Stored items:
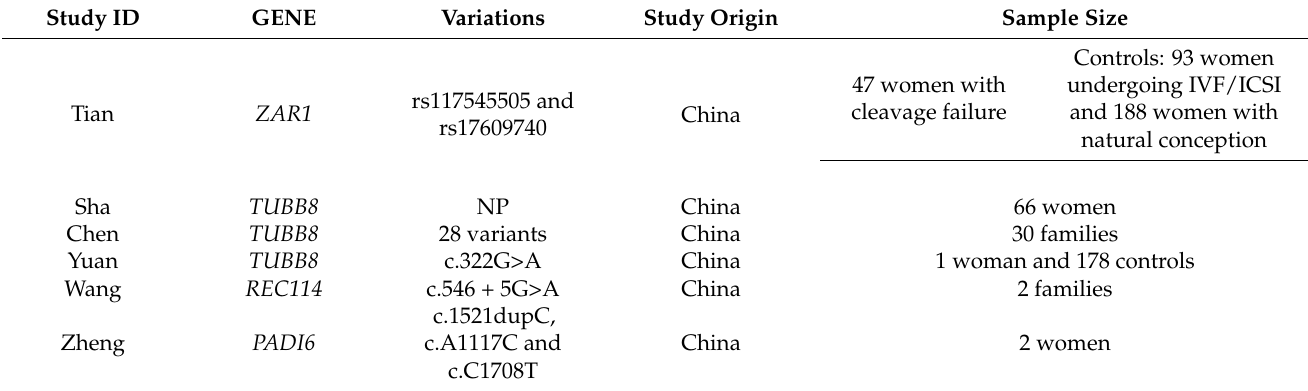
Table 1. Characteristics of the studies on the effect of maternal gene variations on developmental arrest. Study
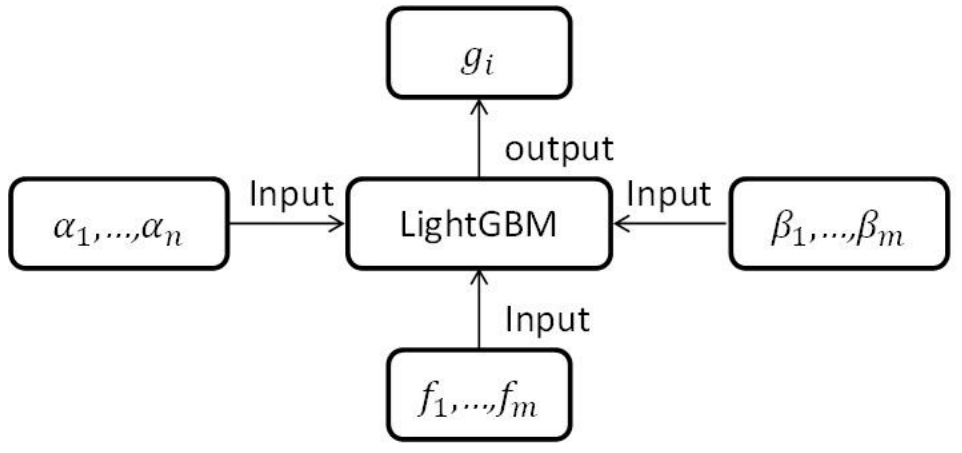
Figure 2. Framework for LightGBM.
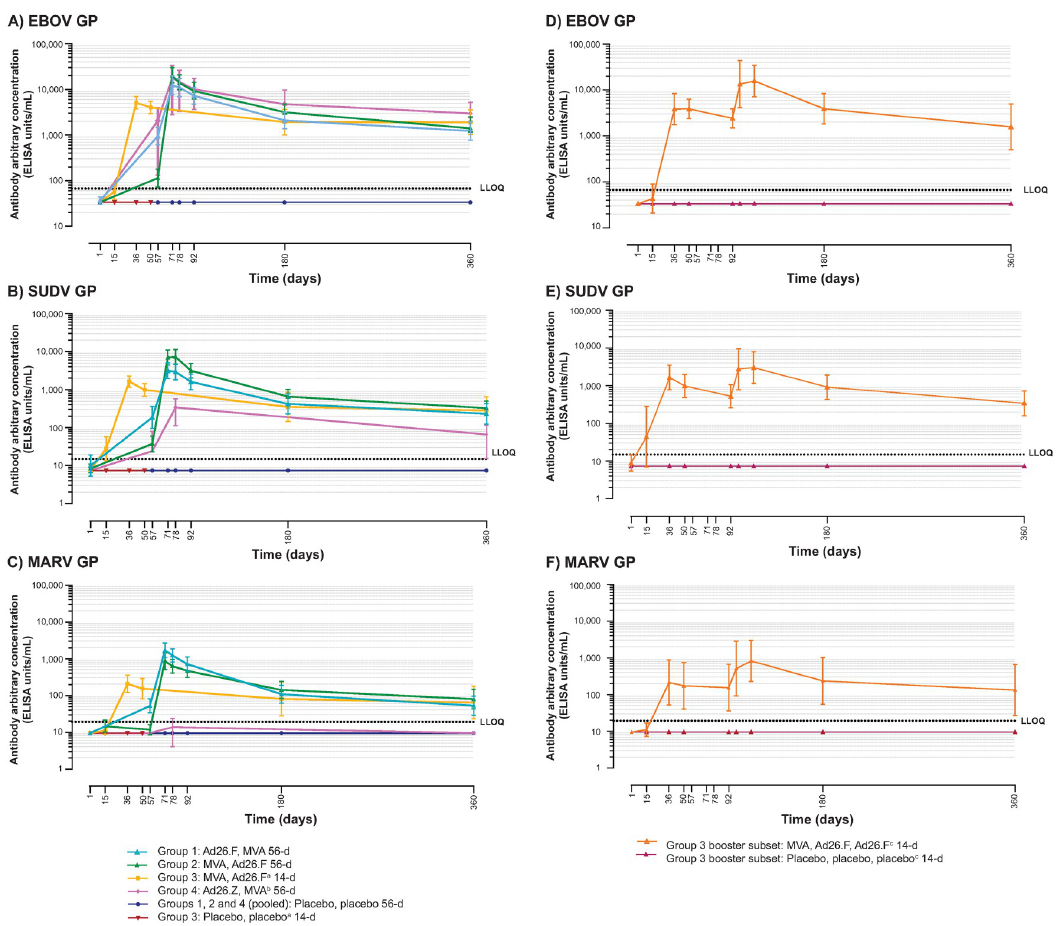
Fig 2. GP-specific binding antibody responses (ELISA units/mL): Regimen profiles (geometric means with 95% CIs); immunogenicity analysis set. Ad26.F = Ad26.Filo; Ad26.Z = Ad26.ZEBOV; CIs = confidence intervals; EBOV = Zaire ebolavirus ; ELISA = enzyme-linked immunosorbent assay; GP = glycoprotein; Inf U = infectious units; LLOQ = lower limit of quantification; MARV = Marburg virus ; MVA = MVA-BN-Filo; SUDV = Sudan ebolavirus . a Includes all Group 3 participants up to and including the Day 50 time point, after which point only Group 3 participants who did not receive a third dose of vaccine/placebo on Day 92 are included. b MVA-BN-Filo at a dose 1x10 8 Inf U. c All time points include only Group 3 participants who received three doses of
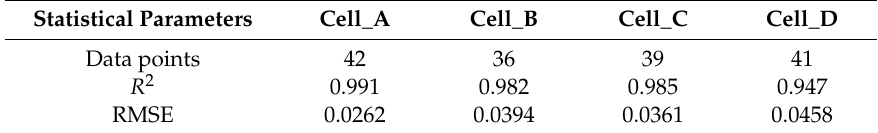
Table 2. R 2 and RMSE of the SOH estimations of all cells using cell A for the model construction. Statistical Parameters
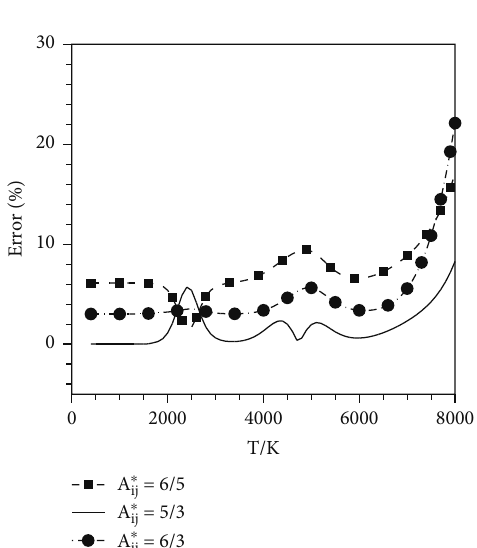
Figure 7: Relative deviation of viscosity between equation (11) at three assumptions of A ∗ ij and the CE method at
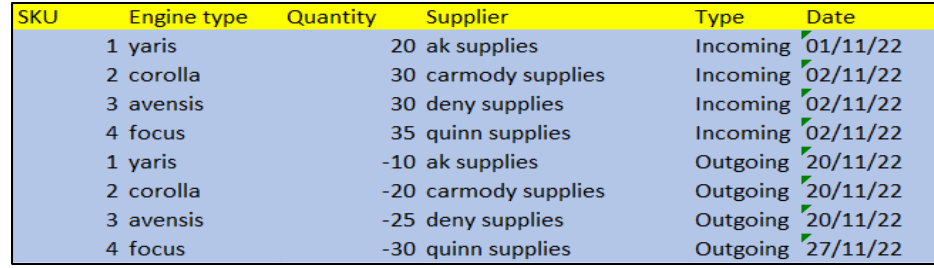
Fig 8a. Copied data from the incoming/outgoing app screen.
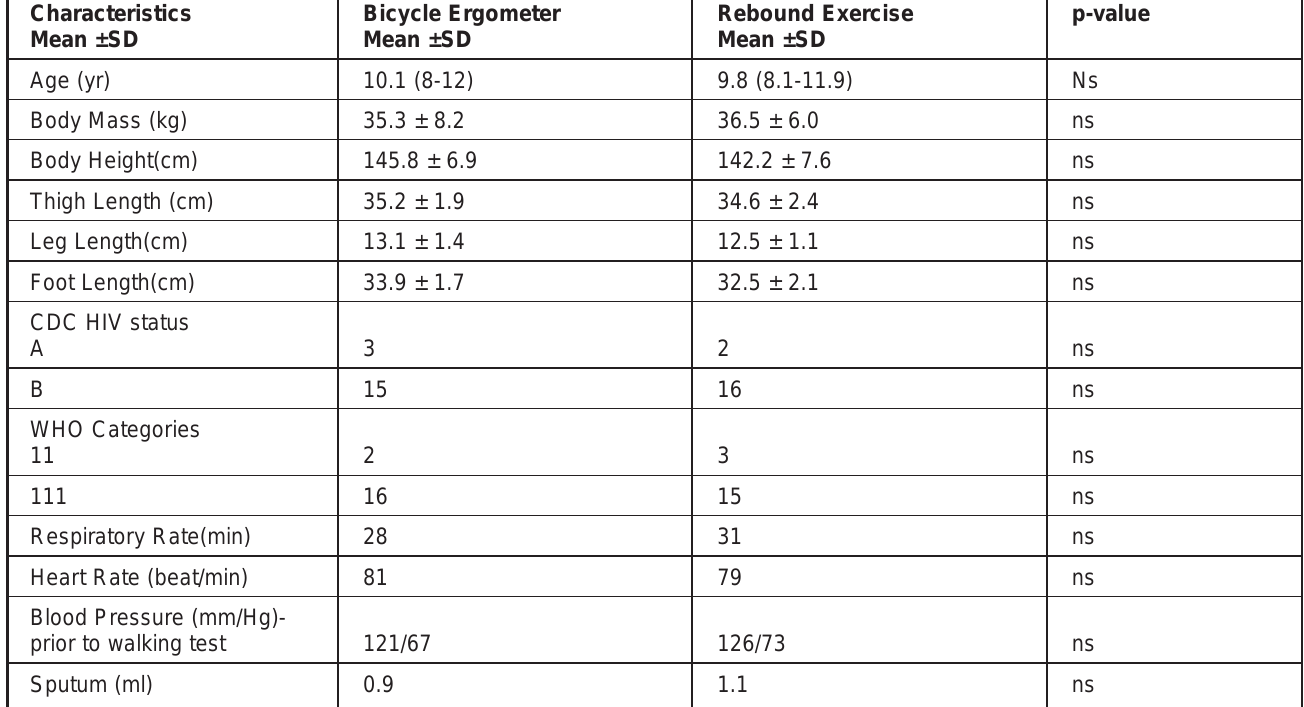
Table 1: Baseline Characteristics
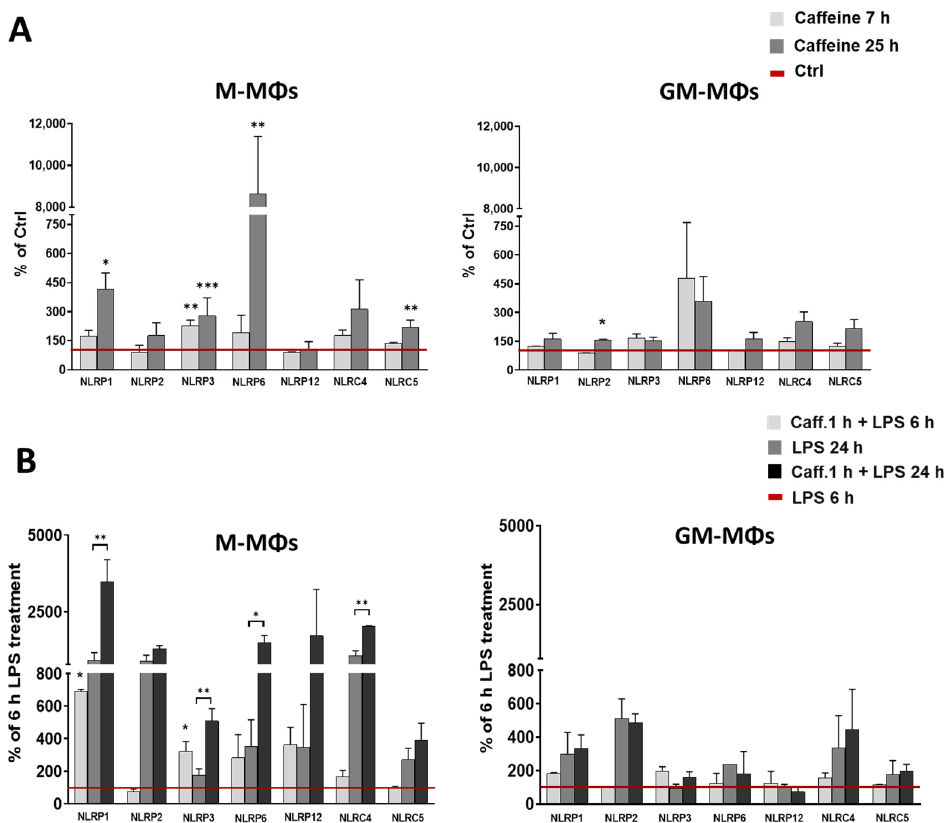
Figure 2. Effects of caffeine on NLRs expression in M-M Φ s and GM-M Φ s. The relative gene expression of indicated genes was measured by qPCR. ( A ) Cells were treated with caffeine (1 mM) for different time points. ( B ) Cells were pre-incubated with caffeine (1 mM) for 1 h, then primed with LPS (100 ng/mL) for the indicated time. Cyclophilin (Cyclo) was used as reference gene to normalize the gene expression. All results are shown as means ± SEM. (* p < 0.05, ** p < 0.01, *** p < 0.001).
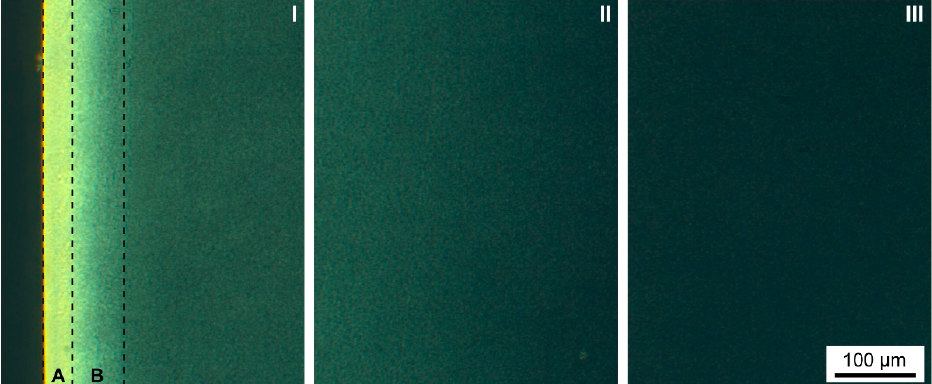
Figure 7. Optical analysis. POM micrographs on 40 µm thin sections with mold temperature M = 40 °C showing birefringence gradient existing in the different regions from the skin to the core ( I to III ). A and B represent the skin and shear-like layers, respectively.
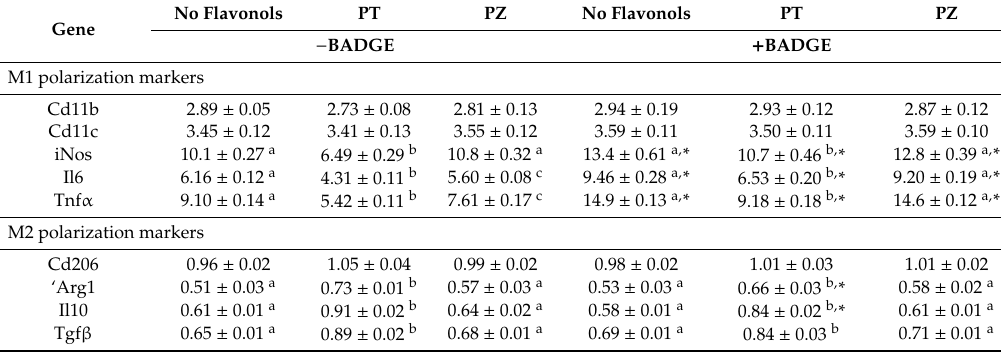
Table 4. mRNA expression in macrophages cultured in conditioned media from LPS + CoCl 2 -stimulated adipocytes co-treated with PT or PZ, with and without BADGE 1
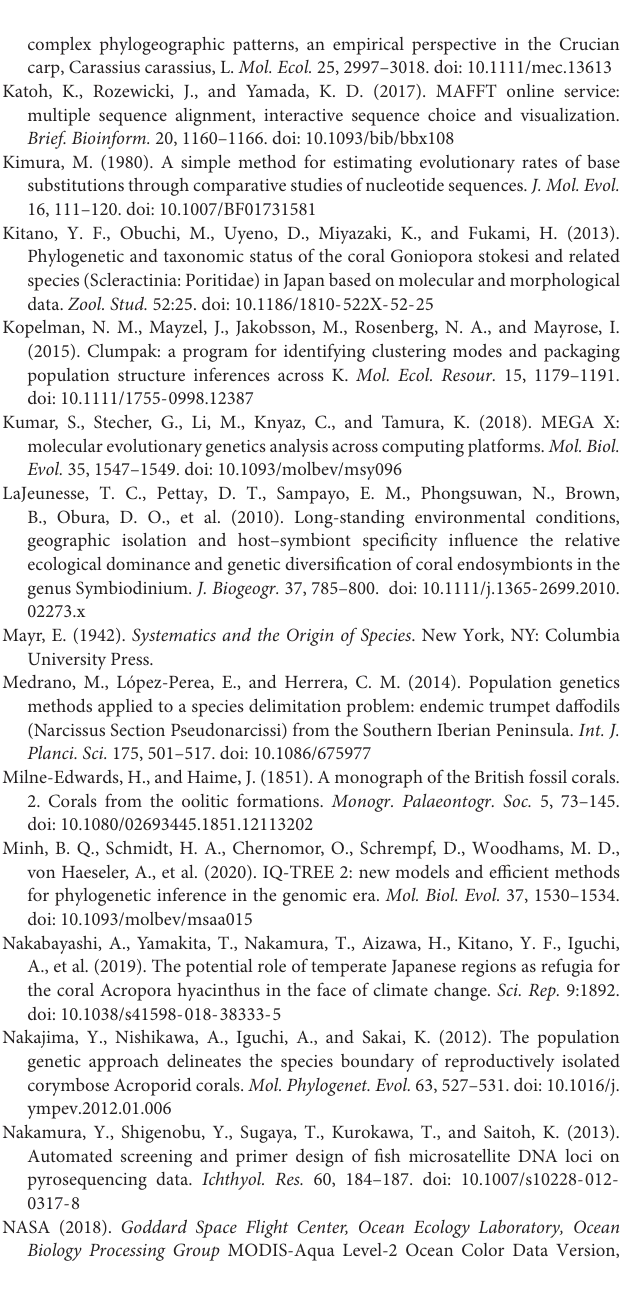
Supplementary Table 1 | Morphological data of samples used for STRUCTURE analyses. Supplementary Table 2 | Microsatellite dataset used in this study in GenAlEx format. Supplementary Table 3 | Delta K calculations for STRUCTURE analysis. Supplementary Table 4 | Environmental parameters of different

### Task brief
Report how many lines in the records hold the word "Figure", giving the number and nothing else.

### Finished task
4